Work request: Copy the records word for word. Pictures do not go in.

Provided data:
────────────────

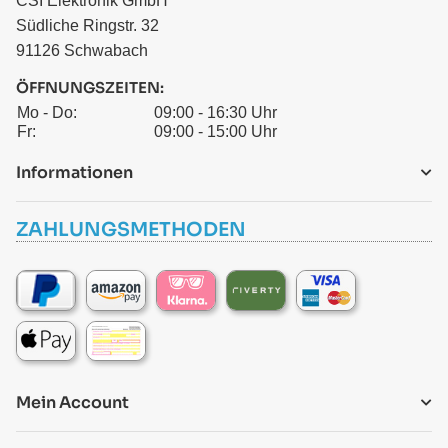
CSI Elektronik GmbH
Südliche Ringstr. 32
91126 Schwabach
ÖFFNUNGSZEITEN:
Mo - Do:
09:00 - 16:30 Uhr
Fr:
09:00 - 15:00 Uhr
Informationen
ZAHLUNGSMETHODEN
Mein Account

────────────────

Exercise output:
CSI Elektronik GmbH
Südliche Ringstr. 32
91126 Schwabach
ÖFFNUNGSZEITEN:
Mo - Do:
09:00 - 16:30 Uhr
Fr:
09:00 - 15:00 Uhr
Informationen
ZAHLUNGSMETHODEN
Mein Account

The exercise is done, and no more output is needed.